Directions:
Reproduce the lines below verbatim, omitting the pictures from your output.

Data records:
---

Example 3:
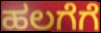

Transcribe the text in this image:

ಹಲಗೆಗೆ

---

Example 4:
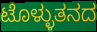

Written answer:
---

Example 3:

Transcribe the text in this image:

ಹಲಗೆಗೆ

---

Example 4:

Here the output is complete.